Perry emerged in the 1990s, a flamboyant figure who garnered as many column inches for his transvestite alter-ego Claire, as his ceramics. In 2003 he won the Turner Prize. More recently he has fronted a series of well-received documentaries for Channel 4.

“Grayson’s work often pokes fun at the liberal elite that buy it, but perhaps he’s just coming full circle as he’s joined their ranks.” Sarah McCrory, director of Goldsmiths Centre of Contemporary Art, said. “His timing is disgraceful … I’m not sure why he’s so out of touch and unempathetic – perhaps it’s because he’s become the mainstream.”

Aaron Angell, who runs the Troy Town Pottery in London agrees Perry is disconnected from the reality of the impact of Covid-19.

“The people losing their jobs are not the gang of cheek-kissing curators, but the invigilators, educators and hospitality staff that exist to make the museum more accessible. They are there to make the audience tackle work a bit more complicated than the words ‘hate speech’ written on a teapot.”

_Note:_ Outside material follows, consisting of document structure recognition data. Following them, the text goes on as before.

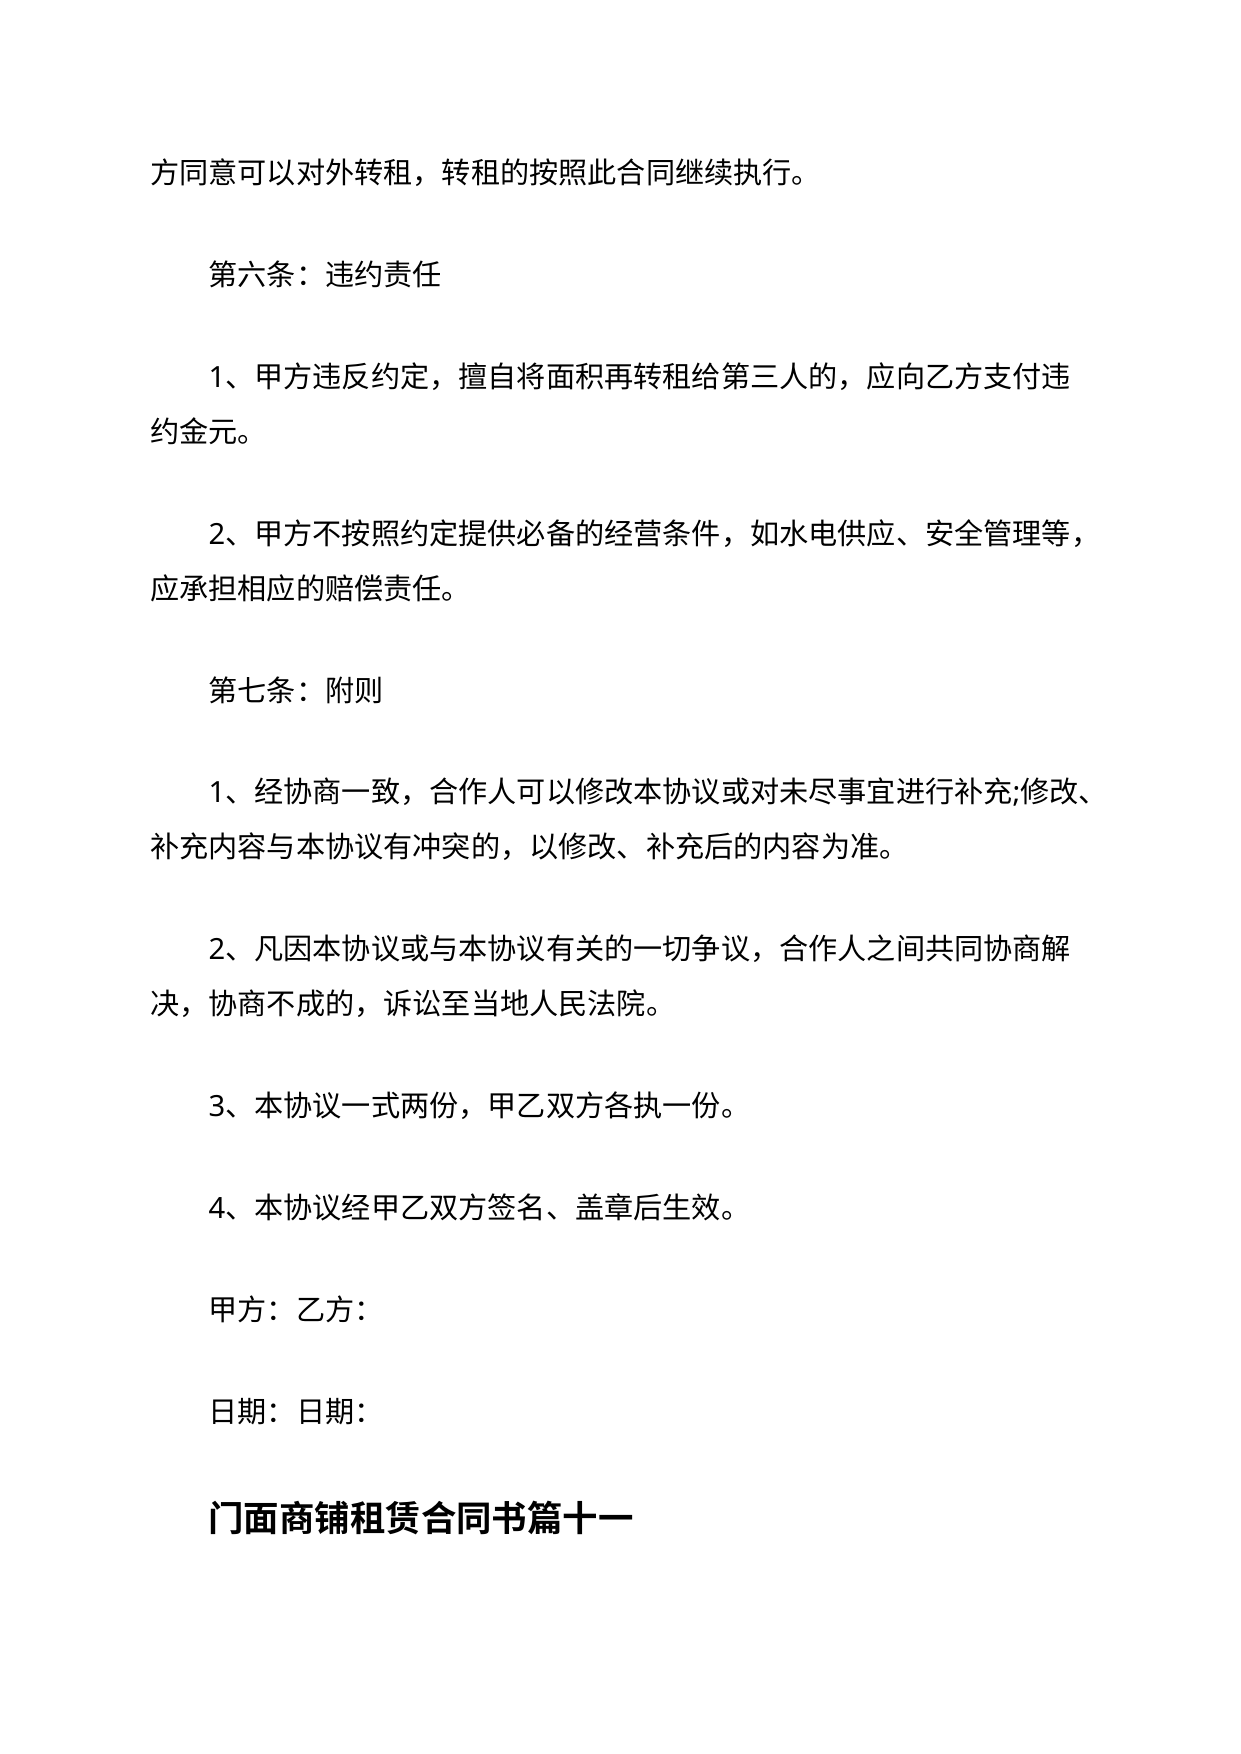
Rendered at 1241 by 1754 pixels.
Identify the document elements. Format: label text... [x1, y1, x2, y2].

text 门面商铺租赁合同书篇十一 [150, 1490, 1090, 1541]
text 2、凡因本协议或与本协议有关的一切争议，合作人之间共同协商解决，协商不成的，诉讼至当地人民法院。 [150, 926, 1090, 1023]
text 甲方：乙方： [150, 1286, 1090, 1329]
text 1、经协商一致，合作人可以修改本协议或对未尽事宜进行补充;修改、补充内容与本协议有冲突的，以修改、补充后的内容为准。 [150, 769, 1090, 866]
text 2、甲方不按照约定提供必备的经营条件，如水电供应、安全管理等，应承担相应的赔偿责任。 [150, 510, 1090, 608]
text 4、本协议经甲乙双方签名、盖章后生效。 [150, 1184, 1090, 1227]
text 日期：日期： [150, 1388, 1090, 1430]
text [150, 150, 1090, 192]
text 3、本协议一式两份，甲乙双方各执一份。 [150, 1082, 1090, 1125]
text 第六条：违约责任 [150, 252, 1090, 294]
text 第七条：附则 [150, 667, 1090, 709]
text 1、甲方违反约定，擅自将面积再转租给第三人的，应向乙方支付违约金元。 [150, 353, 1090, 451]
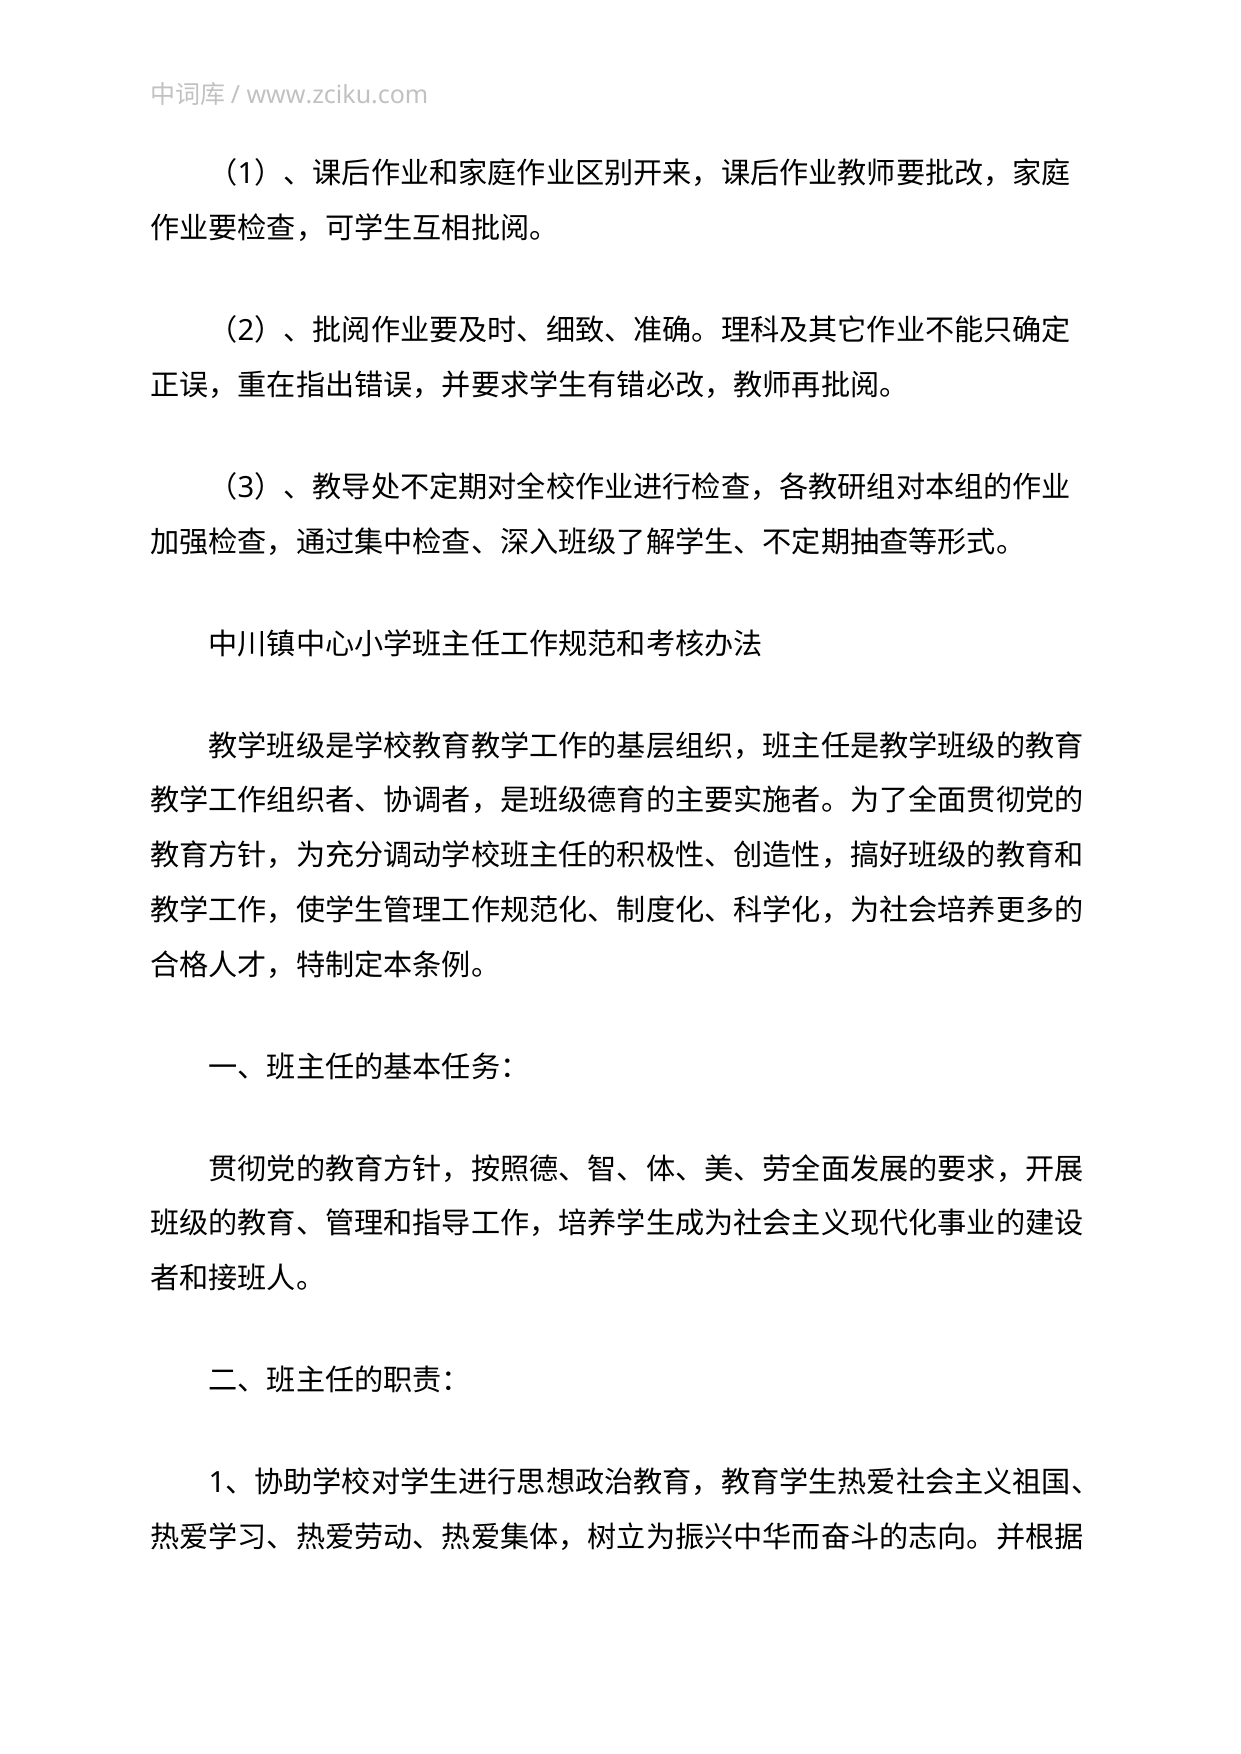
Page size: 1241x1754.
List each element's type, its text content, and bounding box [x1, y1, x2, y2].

text 中川镇中心小学班主任工作规范和考核办法 [150, 620, 1090, 663]
text （3）、教导处不定期对全校作业进行检查，各教研组对本组的作业加强检查，通过集中检查、深入班级了解学生、不定期抽查等形式。 [150, 463, 1090, 561]
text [150, 1458, 1090, 1556]
text 一、班主任的基本任务： [150, 1043, 1090, 1086]
text 教学班级是学校教育教学工作的基层组织，班主任是教学班级的教育教学工作组织者、协调者，是班级德育的主要实施者。为了全面贯彻党的教育方针，为充分调动学校班主任的积极性、创造性，搞好班级的教育和教学工作，使学生管理工作规范化、制度化、科学化，为社会培养更多的合格人才，特制定本条例。 [150, 722, 1090, 984]
text （2）、批阅作业要及时、细致、准确。理科及其它作业不能只确定正误，重在指出错误，并要求学生有错必改，教师再批阅。 [150, 307, 1090, 404]
text 贯彻党的教育方针，按照德、智、体、美、劳全面发展的要求，开展班级的教育、管理和指导工作，培养学生成为社会主义现代化事业的建设者和接班人。 [150, 1145, 1090, 1297]
text （1）、课后作业和家庭作业区别开来，课后作业教师要批改，家庭作业要检查，可学生互相批阅。 [150, 150, 1090, 247]
text 二、班主任的职责： [150, 1357, 1090, 1399]
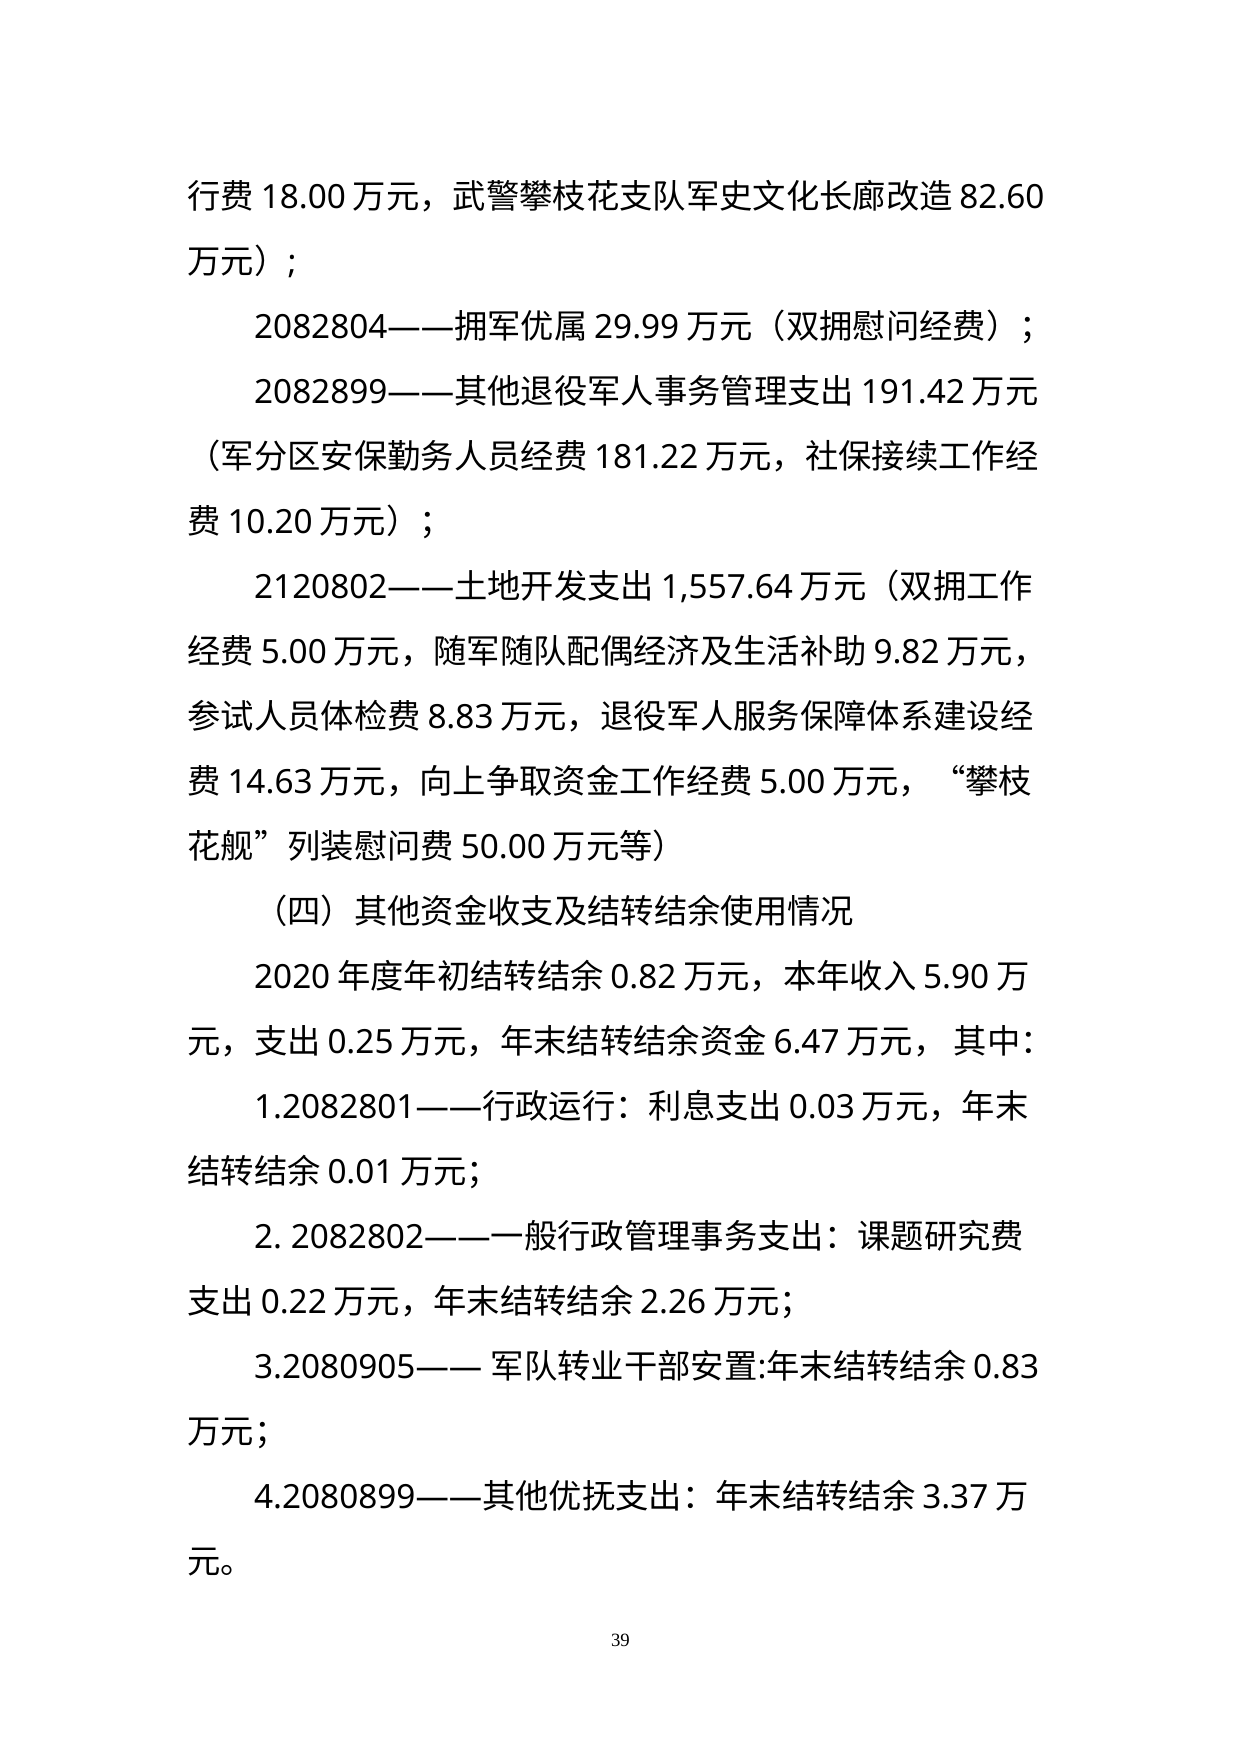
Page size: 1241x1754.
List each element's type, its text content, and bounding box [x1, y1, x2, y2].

text 2020年度年初结转结余0.82万元，本年收入5.90万元，支出0.25万元，年末结转结余资金6.47万元， 其中： [187, 942, 1053, 1072]
text （四）其他资金收支及结转结余使用情况 [187, 877, 1053, 942]
text 1.2082801——行政运行：利息支出0.03万元，年末结转结余0.01万元； [187, 1072, 1053, 1202]
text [187, 162, 1053, 292]
text 2082804——拥军优属29.99万元（双拥慰问经费）； [187, 292, 1053, 357]
text 4.2080899——其他优抚支出：年末结转结余3.37万元。 [187, 1462, 1053, 1592]
text 2082899——其他退役军人事务管理支出191.42万元（军分区安保勤务人员经费181.22万元，社保接续工作经费10.20万元）； [187, 357, 1053, 552]
text 3.2080905—— 军队转业干部安置:年末结转结余0.83万元； [187, 1332, 1053, 1462]
text 2120802——土地开发支出1,557.64万元（双拥工作经费5.00万元，随军随队配偶经济及生活补助9.82万元，参试人员体检费8.83万元，退役军人服务保障体系建设经费14.63万元，向上争取资金工作经费5.00万元，“攀枝花舰”列装慰问费50.00万元等） [187, 552, 1053, 877]
text 2. 2082802——一般行政管理事务支出：课题研究费支出0.22万元，年末结转结余2.26万元； [187, 1202, 1053, 1332]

Perry’s pots are typified by their ornate figurative decoration and pithy political and satirical slogans.

In 2008 Perry curated an exhibition titled Unpopular Culture at the De La Warr Pavilion, celebrating a moment when “modern art was an even more rarefied activity, practiced and appreciated by other-worldly bohemians and intellectuals”. Rosie Cooper, the art centre’s curator today, said the art world now is very different, with great strides made in diversity in audiences and those working within the sector. The pandemic threatens this progress however.

“The ‘decimation’ of culture has seen precarious workers hit hardest. As a result, many practitioners and artists will not be able to continue in their chosen careers without independent wealth. This will be an immense loss; these people are not ‘dead wood’.”

In the midst of the fury, Andrew Renton, who teaches curating at Goldsmiths College, called for a sense of solidarity in the sector. He agrees that the pandemic provides an opportunity to restock but also thinks Perry’s viewpoint fundamentally wrong. “It’s an opportunity to think about what art could and should do as a matter of urgency, right now, and in our anticipated recovery, rather than evoking the grim prospect of the survival of the fittest.”